In the NATO alliance Steadfast Noon is an annual two week training exercise for member countries in handling nuclear weapons. In 2022 this exercise commenced 17 October and culminated 30 October. The NATO exercise involved 14 nations. In 2022 the Steadfast Noon exercise was hosted by Belgium at Kleine Brogel Air Base; the training flights took place over Belgium, the UK, and the North Sea. The training aircraft were up to 60 in number and largely consisted of F-16s, Panavia Tornadoes, and B-52s. Surveillance and tanker aircraft also flew in support. No nuclear weapons were involved, but the crews were trained using mock devices.

Belgium, Germany, Italy, the Netherlands, and Turkey are the NATO nations holding B61 nuclear bombs in Europe. It would have taken the "explicit political approval of NATO’s Nuclear Planning Group (NPG)" and the authorization of the US and UK president and prime minister, respectively, to arm and load the B-61s.

The dangers of nuclear weapons 

In 2022 the US, Russia, China, Britain, and France issued a joint statement stating that a nuclear war could have no winner and must be avoided.
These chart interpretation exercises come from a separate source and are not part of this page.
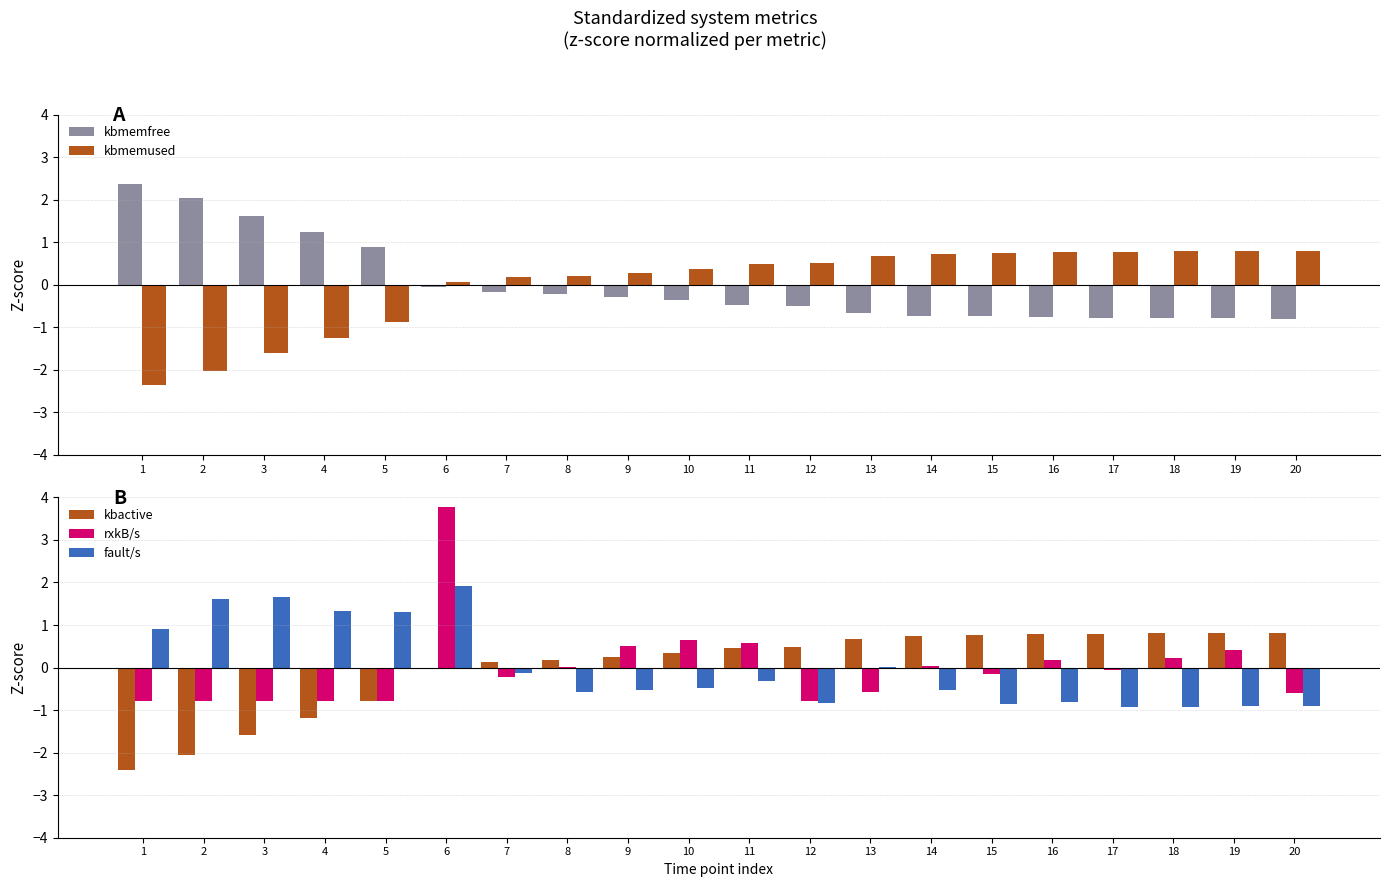

Reading left to right, what are all the values shown in this chart?

kbmemfree: 1=2.4	2=2.0	3=1.6	4=1.2	5=0.9	6=-0.1	7=-0.2	8=-0.2	9=-0.3	10=-0.4	11=-0.5	12=-0.5	13=-0.7	14=-0.7	15=-0.7	16=-0.8	17=-0.8	18=-0.8	19=-0.8	20=-0.8
kbmemused: 1=-2.4	2=-2.0	3=-1.6	4=-1.2	5=-0.9	6=0.1	7=0.2	8=0.2	9=0.3	10=0.4	11=0.5	12=0.5	13=0.7	14=0.7	15=0.7	16=0.8	17=0.8	18=0.8	19=0.8	20=0.8
kbactive: 1=-2.4	2=-2.0	3=-1.6	4=-1.2	5=-0.8	6=-0.0	7=0.1	8=0.2	9=0.2	10=0.3	11=0.5	12=0.5	13=0.7	14=0.7	15=0.8	16=0.8	17=0.8	18=0.8	19=0.8	20=0.8
rxkB/s: 1=-0.8	2=-0.8	3=-0.8	4=-0.8	5=-0.8	6=3.8	7=-0.2	8=0.0	9=0.5	10=0.6	11=0.6	12=-0.8	13=-0.6	14=0.0	15=-0.2	16=0.2	17=-0.1	18=0.2	19=0.4	20=-0.6
fault/s: 1=0.9	2=1.6	3=1.7	4=1.3	5=1.3	6=1.9	7=-0.1	8=-0.6	9=-0.5	10=-0.5	11=-0.3	12=-0.8	13=0.0	14=-0.5	15=-0.8	16=-0.8	17=-0.9	18=-0.9	19=-0.9	20=-0.9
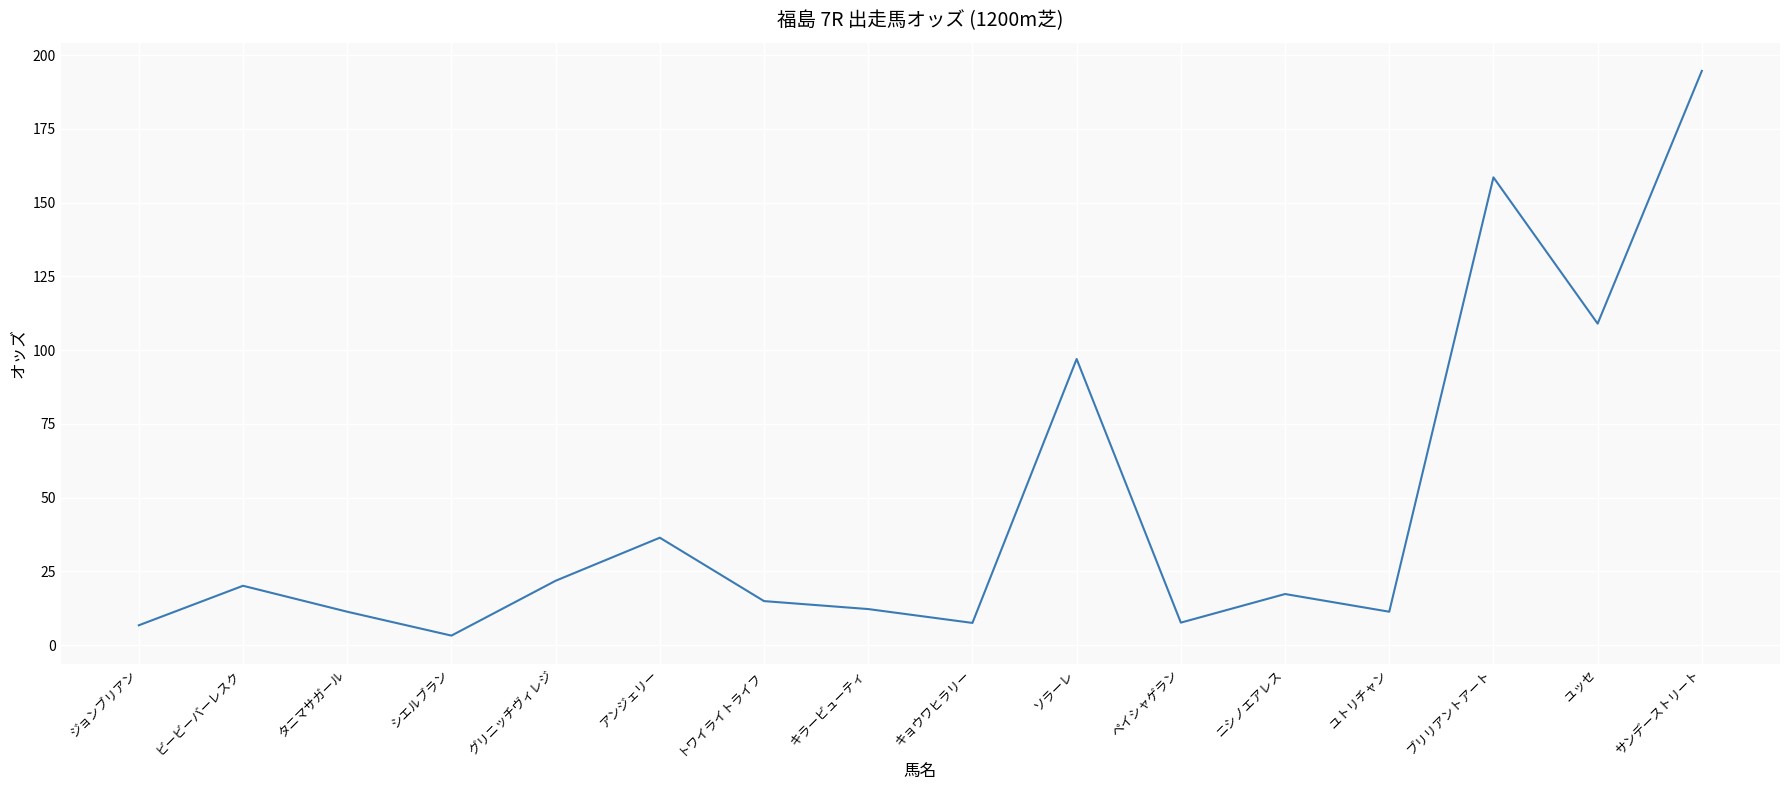

The value at キラービューティ is 12.2. True or false?

True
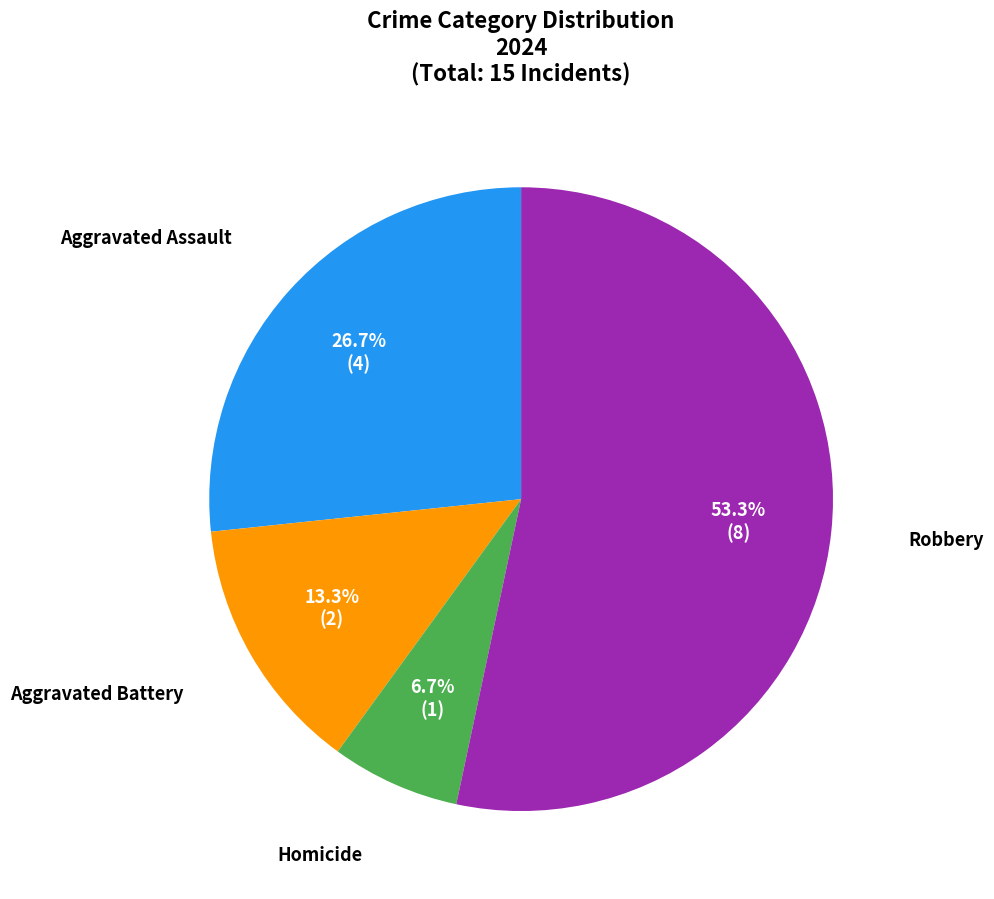

Does any single category account for the majority?

Yes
However, in the face of threats of nuclear war (say from Russia, as threatened during the 2022 Russian invasion of Ukraine), NATO keeps about 100 B61 nuclear bombs in storage in Europe.  This material is from the Power projection article. 

Kyle Mizokami assesses Russia as no longer capable of successfully invading other countries with "the possible exception of Estonia, Latvia, and Lithuania"  which are protected by NATO Article Five.